Tsvi Achler MD/PhD/EECS
Sensory recognition is an essential foundation upon which cognition and intelligence is based. Without recognition the brain cannot interact with the world. The internal form in which recognition information is stored dictates how memory and processing is achieved. Moreover, currently diseases and injuries affecting circuits responsible for sensory processing and recognition are incurable (e.g. Alzheimer's, strokes, Schizophrenia, Parkinson's, and so on). Ultimately the goal is to obtain a better understanding in order to dynamically predict, interact with, and provide treatment strategies for diseases affecting processing.
The fundamental question I study is: in what form does the brain store information in order to perform the most flexible recognition? Understanding of the underlying biologically motivated computations responsible for flexible recognition will have a very broad impact in neuroscience, cognitive psychology, computer science, and many other fields.
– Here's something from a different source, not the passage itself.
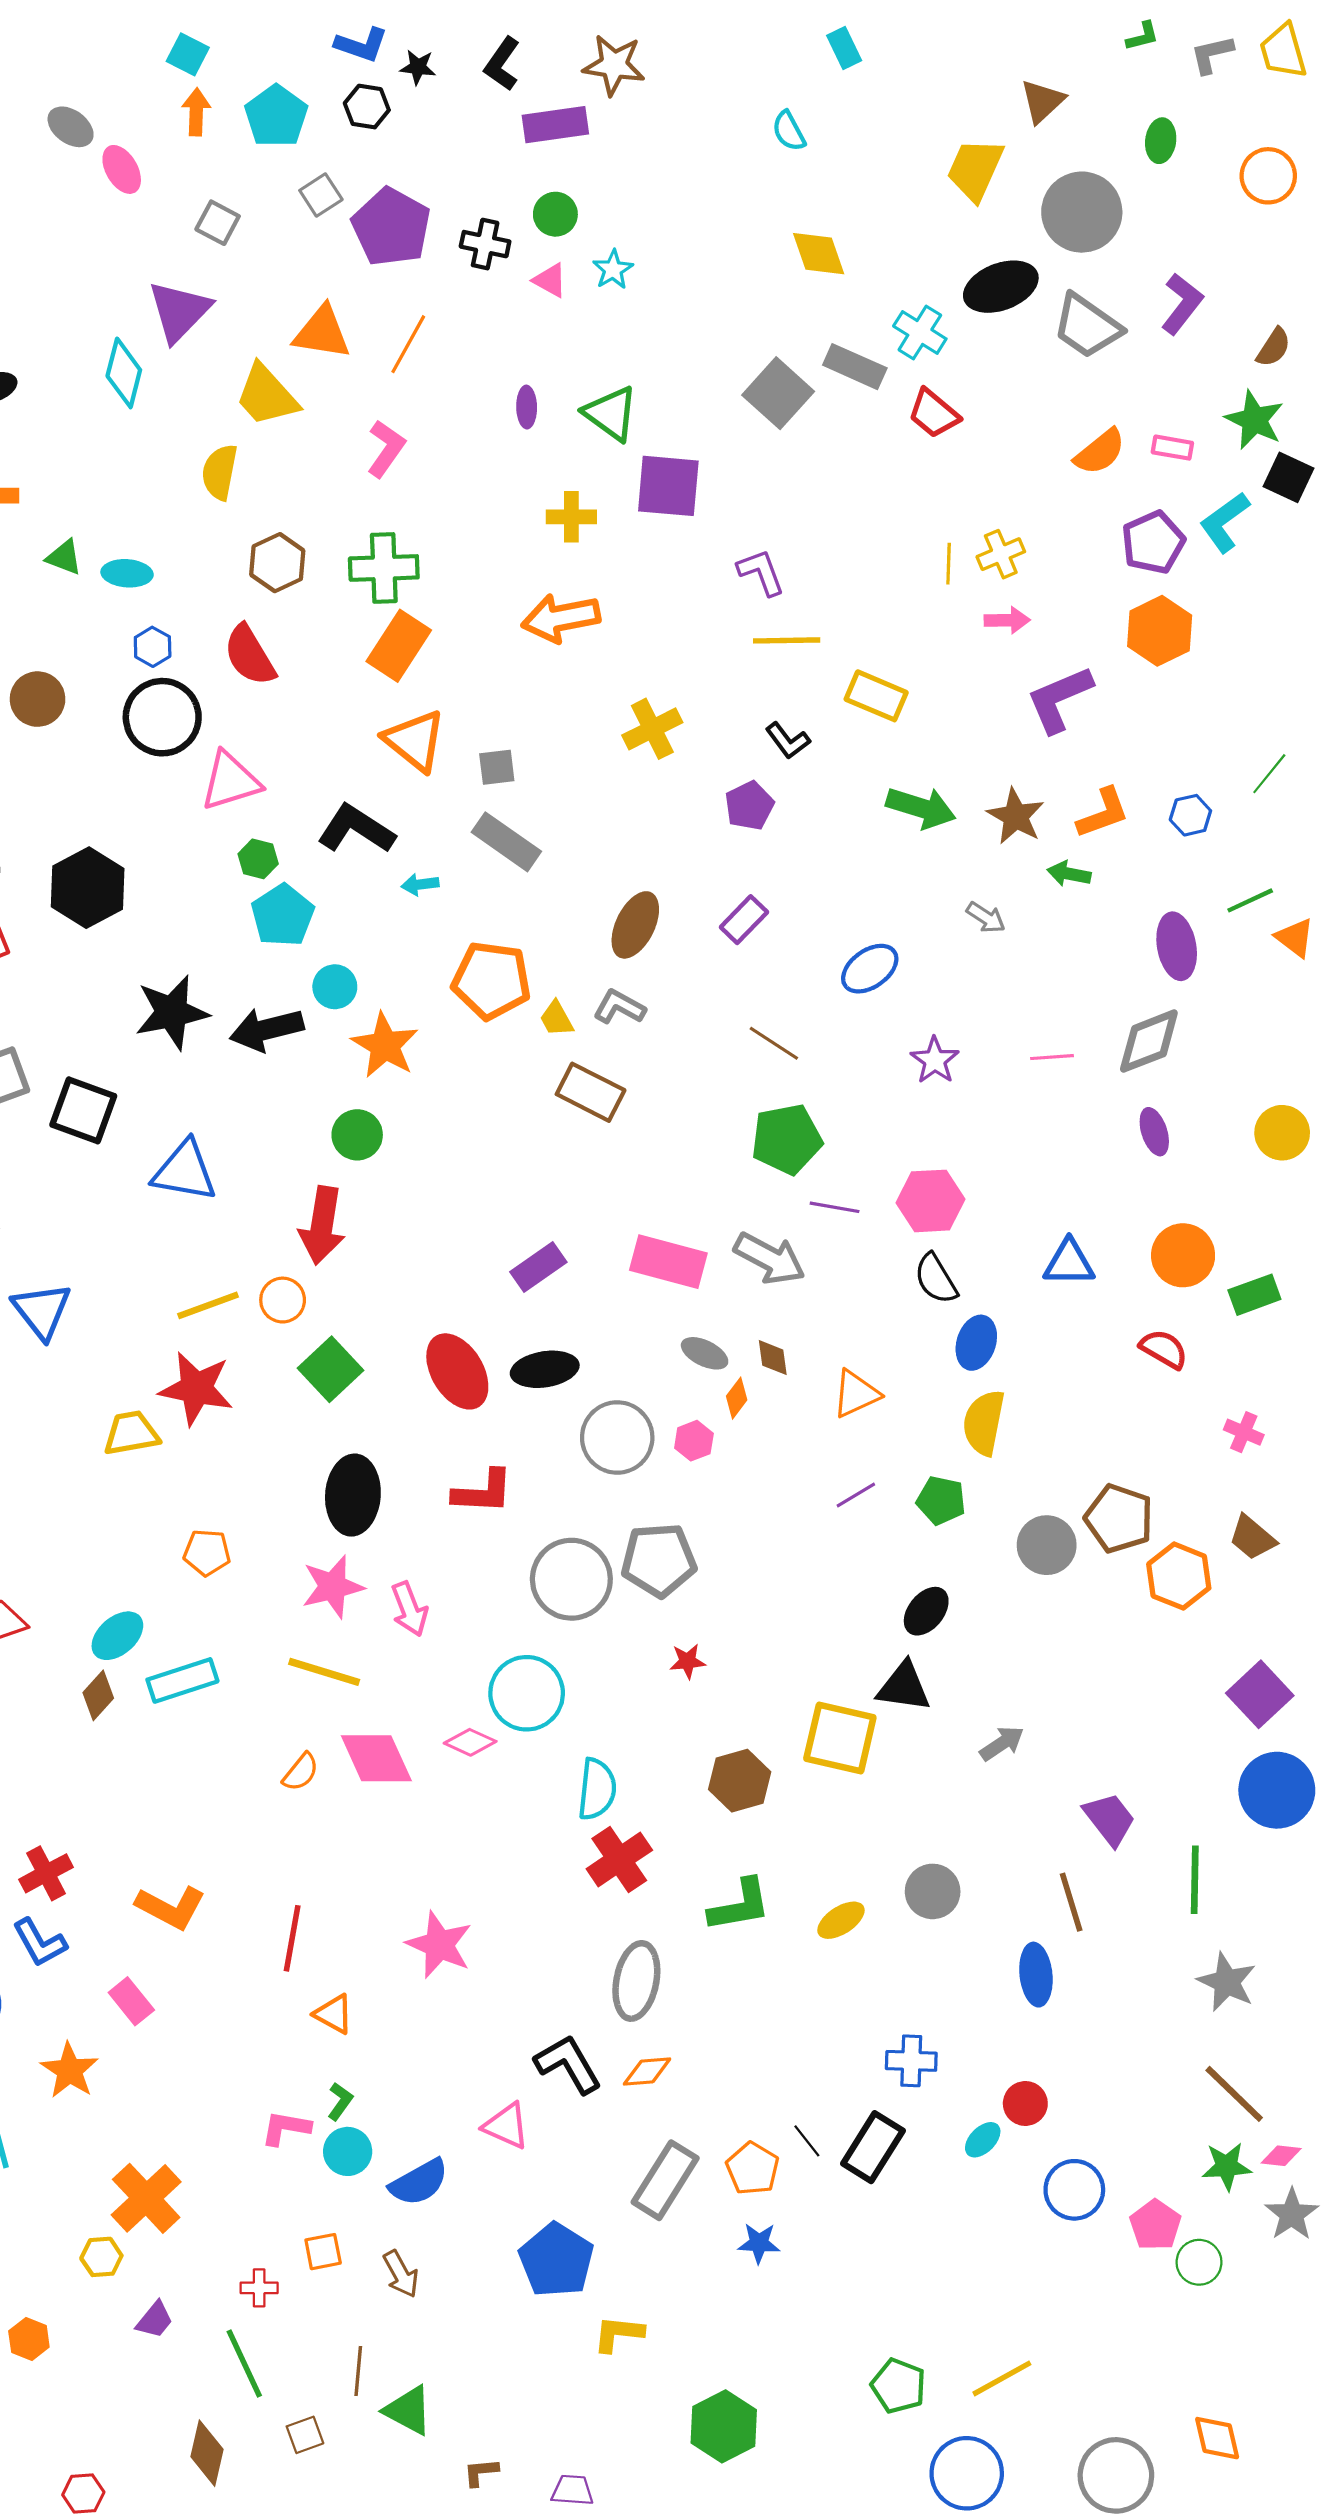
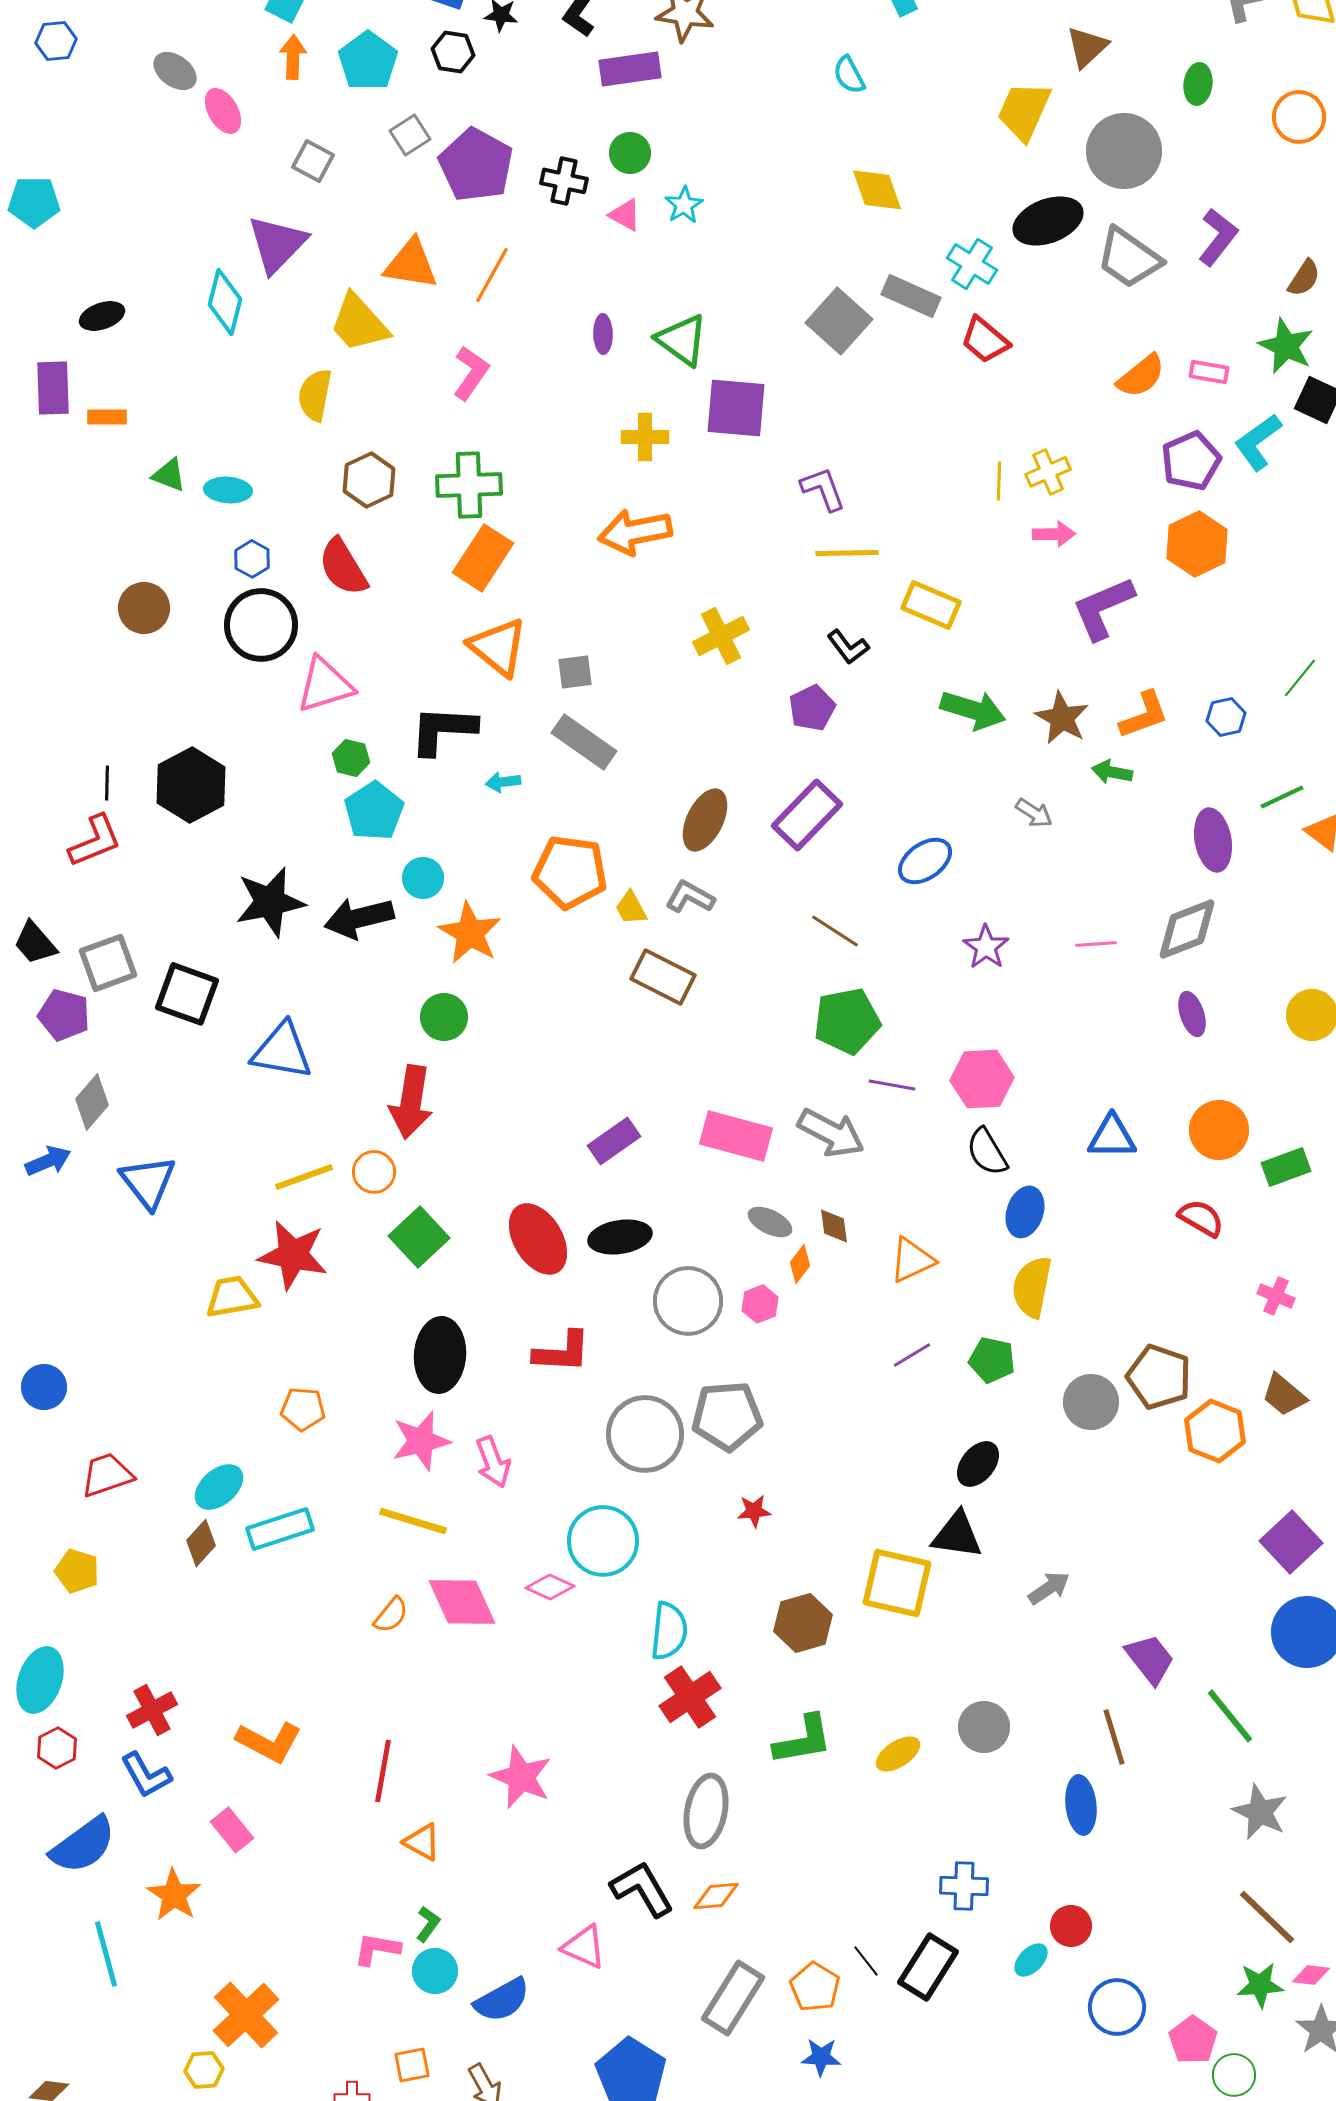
black L-shape: (356, 829) -> (443, 730), turned -30
purple rectangle: (744, 920) -> (807, 815), size x1.5
green line: (1195, 1880) -> (1230, 1716), turned -40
One insight involves top-down feedback connections (where output units or neurons feed back to their own inputs). This can be found ubiquitously in the brain, however, most conventional artificial neural network theories do not incorporate top-down feedback during their recognition phase. I focus on top-down feedback during recognition where Top-down feedback modifies input activation. The modified input activity is re-distributed to the network which generates feedback on this re-distribution. This is repeated iteratively to recognize inputs.
This paradigm promotes a simpler, easier to modify, symbolic-like form of weights enabling simpler representations. It also inherently displays human cognitive phenomena which traditional classifiers do not such as: a speed-accuracy tradoff and difficulty with similarity. Overall these findings challenge conventional assumptions and offer a biologically plausible, flexible, and dynamic approach to recognition.